> Task goal
Copy out all the lines of the data that hold the word "wrist".

Data records below:

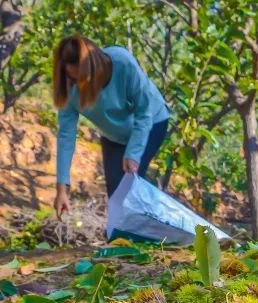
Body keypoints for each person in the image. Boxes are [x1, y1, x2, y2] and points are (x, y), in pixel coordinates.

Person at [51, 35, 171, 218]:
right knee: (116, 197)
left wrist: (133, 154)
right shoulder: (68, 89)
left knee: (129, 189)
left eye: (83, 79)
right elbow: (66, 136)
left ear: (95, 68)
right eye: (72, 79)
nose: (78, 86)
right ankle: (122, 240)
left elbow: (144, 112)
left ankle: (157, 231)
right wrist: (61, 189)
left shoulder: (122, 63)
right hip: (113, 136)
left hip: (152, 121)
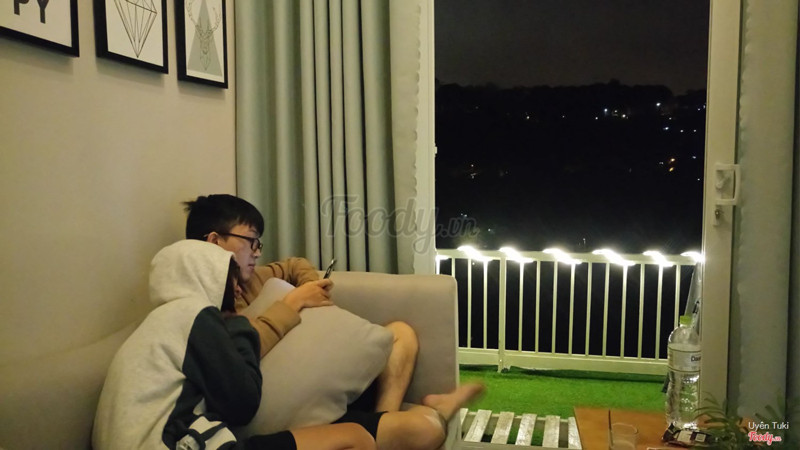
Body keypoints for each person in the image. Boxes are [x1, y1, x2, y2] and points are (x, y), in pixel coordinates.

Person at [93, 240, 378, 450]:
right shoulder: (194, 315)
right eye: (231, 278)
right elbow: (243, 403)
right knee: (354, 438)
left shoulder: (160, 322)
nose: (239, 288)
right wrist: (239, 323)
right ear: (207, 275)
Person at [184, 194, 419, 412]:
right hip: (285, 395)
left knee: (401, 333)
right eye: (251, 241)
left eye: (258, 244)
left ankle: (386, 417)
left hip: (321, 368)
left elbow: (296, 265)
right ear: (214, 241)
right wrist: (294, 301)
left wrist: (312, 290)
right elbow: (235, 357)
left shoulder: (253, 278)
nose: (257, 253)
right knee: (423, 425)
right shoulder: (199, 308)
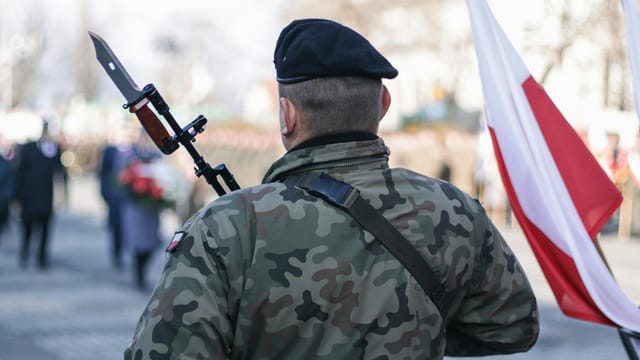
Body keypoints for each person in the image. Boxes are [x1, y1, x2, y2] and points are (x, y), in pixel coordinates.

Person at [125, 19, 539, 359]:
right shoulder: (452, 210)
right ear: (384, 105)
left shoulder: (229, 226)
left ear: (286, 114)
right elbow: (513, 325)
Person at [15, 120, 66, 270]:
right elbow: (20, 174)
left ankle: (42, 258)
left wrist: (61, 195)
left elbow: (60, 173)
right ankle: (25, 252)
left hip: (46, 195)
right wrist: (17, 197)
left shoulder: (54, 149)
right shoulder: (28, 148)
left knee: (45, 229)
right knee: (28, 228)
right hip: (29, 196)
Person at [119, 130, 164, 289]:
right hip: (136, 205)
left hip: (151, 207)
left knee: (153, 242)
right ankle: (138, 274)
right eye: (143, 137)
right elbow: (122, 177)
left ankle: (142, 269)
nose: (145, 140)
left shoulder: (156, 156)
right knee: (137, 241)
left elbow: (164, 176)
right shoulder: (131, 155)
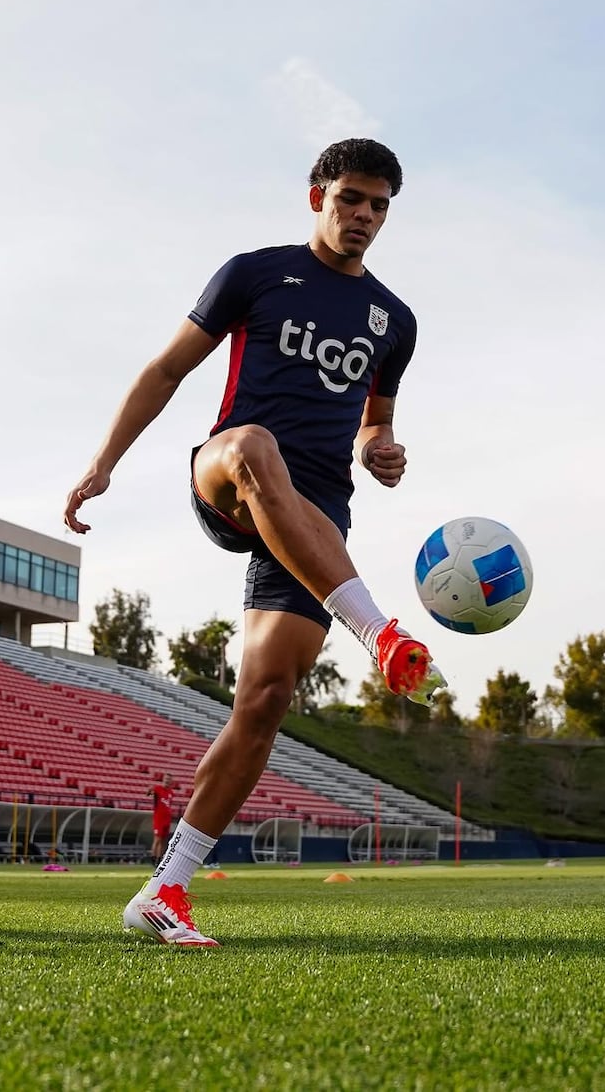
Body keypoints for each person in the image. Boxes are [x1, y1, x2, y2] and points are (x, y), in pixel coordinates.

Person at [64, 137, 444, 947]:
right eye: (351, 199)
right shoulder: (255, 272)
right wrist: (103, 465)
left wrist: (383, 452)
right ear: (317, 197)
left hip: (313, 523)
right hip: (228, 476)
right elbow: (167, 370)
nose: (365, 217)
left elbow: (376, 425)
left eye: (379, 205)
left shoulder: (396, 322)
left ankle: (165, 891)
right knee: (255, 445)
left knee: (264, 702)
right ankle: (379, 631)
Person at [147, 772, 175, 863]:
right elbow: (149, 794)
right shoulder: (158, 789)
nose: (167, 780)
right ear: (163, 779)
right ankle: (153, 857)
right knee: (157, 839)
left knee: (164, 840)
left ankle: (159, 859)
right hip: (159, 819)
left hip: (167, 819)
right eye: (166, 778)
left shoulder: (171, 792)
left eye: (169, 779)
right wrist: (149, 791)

End of Data records.
Data records below:

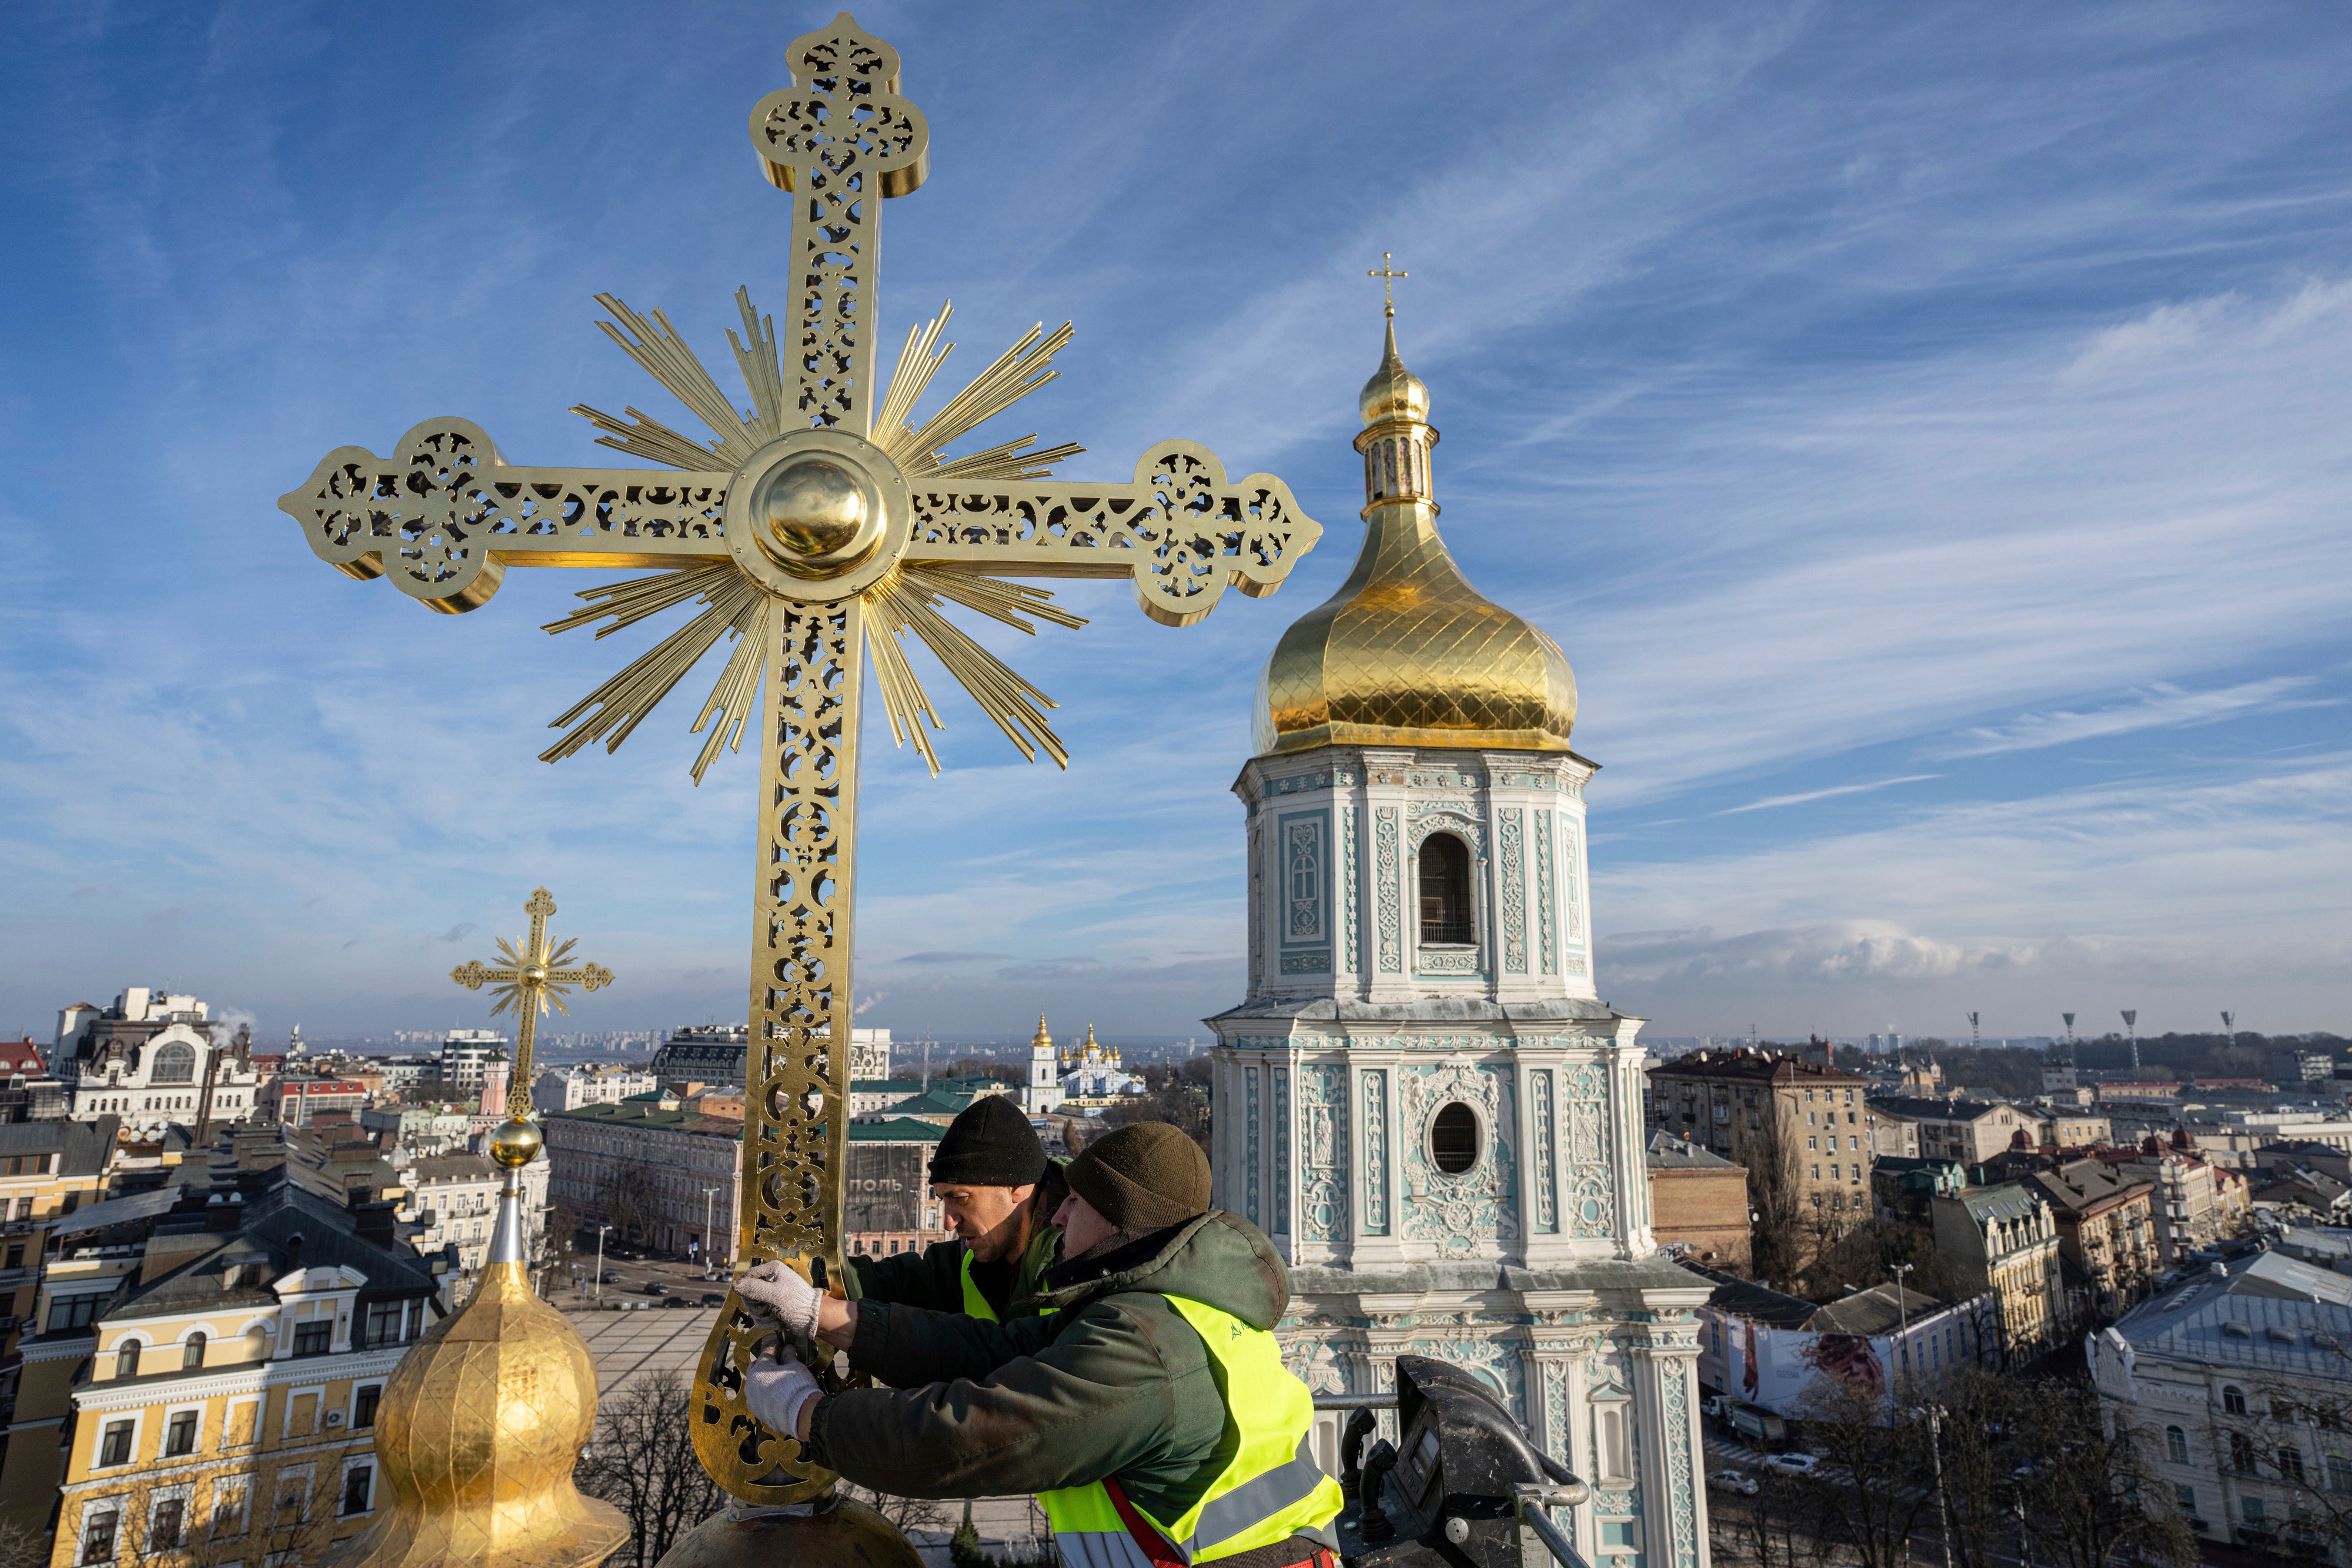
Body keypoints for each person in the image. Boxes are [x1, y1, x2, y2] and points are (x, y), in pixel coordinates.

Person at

End of Data records.

> Exercise answer
left wrist: (133, 154)
right wrist: (61, 189)
right wrist: (239, 323)
right wrist: (294, 301)
left wrist: (312, 290)
left wrist: (61, 195)
right wrist: (17, 197)
right wrist: (103, 465)
left wrist: (383, 452)
right wrist: (149, 791)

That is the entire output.